Brooks Raley Is Quietly Punching Out Everyone He Faces
A 55.6% strikeout rate over the last seven days. A FIP of -0.60. A 0.00 ERA across every rolling window. Brooks Raley is doing something absurd in small innings, and while the sample is tiny, the skill indicators are flashing in a way that demands attention.
WaiverScout flagged Raley as an "add now" back on April 1st when his ownership sat at 0.7%. That signal has only strengthened. He's now rostered in just 0.8% of leagues — virtually invisible — while his peripherals have sharpened across every measurable window.
The Rolling Window Breakdown
Here's what makes this interesting. Raley's numbers aren't just good in one snapshot — they're trending in the right direction across all three windows:
- 7-day: 0.00 ERA | 16.67 K/9 | -0.60 FIP | 2.7 IP
- 14-day: 0.00 ERA | 13.4 K/9 | 0.12 FIP | 4.7 IP
- 30-day: 0.00 ERA | 12.63 K/9 | 0.29 FIP | 5.7 IP
The K/9 jumped from 12.63 over 30 days to 16.67 over the last week. His seven-day strikeout rate of 55.6% is up sharply from 38.1% over 30 days — that's not a blip, that's a reliever who may be finding another gear with his secondaries. A FIP of -0.60 over the last seven days is essentially as dominant as a pitcher can be in a short window. He's not just avoiding runs — he's avoiding baserunners and hard contact entirely.
Why Nobody Is Talking About This
Raley came back from a stint on the 60-day IL last summer, as CBS Sports noted when he picked up his second hold. He's a left-handed reliever who doesn't close — that's the fantasy blind spot. Most managers chase saves and ignore the middle-leverage arms quietly accumulating ratios and strikeouts. Browse FantasyPros or FantasyData and you'll find minimal buzz. This player isn't on anyone's radar yet — which is exactly when WaiverScout's algorithm does its best work.

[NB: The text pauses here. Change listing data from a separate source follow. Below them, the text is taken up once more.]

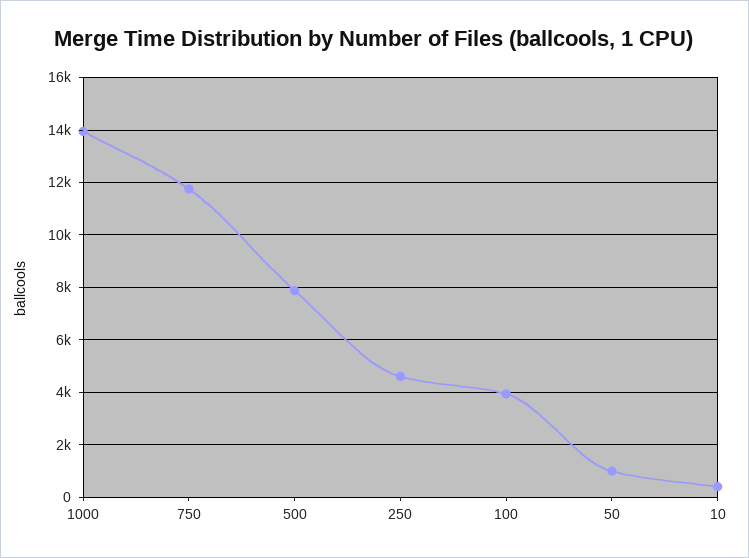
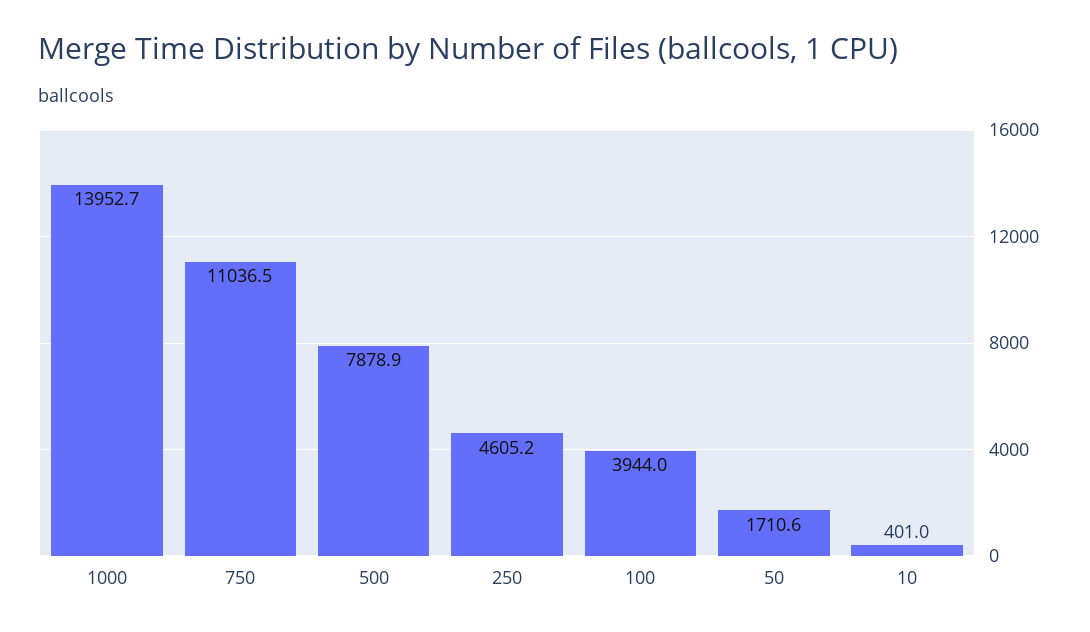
  {
    "1000": 13952.7,
-   "750": 11750,
+   "750": 11036.5,
    "500": 7878.9,
    "250": 4605.2,
    "100": 3944,
-   "50": 1000,
+   "50": 1710.6,
    "10": 401
  }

Context Within the Mets Bullpen
New York's high-leverage picture features Edwin Díaz and Kenley Jansen at the top, with Jeff Hoffman also in the mix. Raley isn't competing for saves. But in leagues that reward holds, K/9, and ERA, a reliever throwing this kind of filth in 5.7 innings with zero earned runs is a legitimate asset. If the Mets' trust in him grows — and a 55.6% strikeout rate is a compelling audition — higher-leverage opportunities could follow.
The Catch
We're talking about 5.7 total innings over 30 days. That's the definition of an early signal. Confidence is low by design. A reliever can look unhittable for a week and regress hard the next. The 0 PA designation in our sample tracker confirms we're in small-sample territory. Early signs suggest something real could be emerging, but the workload simply doesn't support aggressive action yet.
Verdict: Watch
Brooks Raley is a Watch. The strikeout rate spike is legitimate, the FIP is elite across every window, and the zero ERA through 5.7 innings is encouraging. But the innings are too few to commit a roster spot in standard leagues. Add him to your watch list now. If he maintains a K/9 above 13 and the FIP stays below 1.00 through another two weeks of work, this becomes an add — and at 0.8% ownership, you'll have the jump on every league mate who wasn't paying attention. WaiverScout flagged him early. The signal is strengthening. Don't lose sight of it.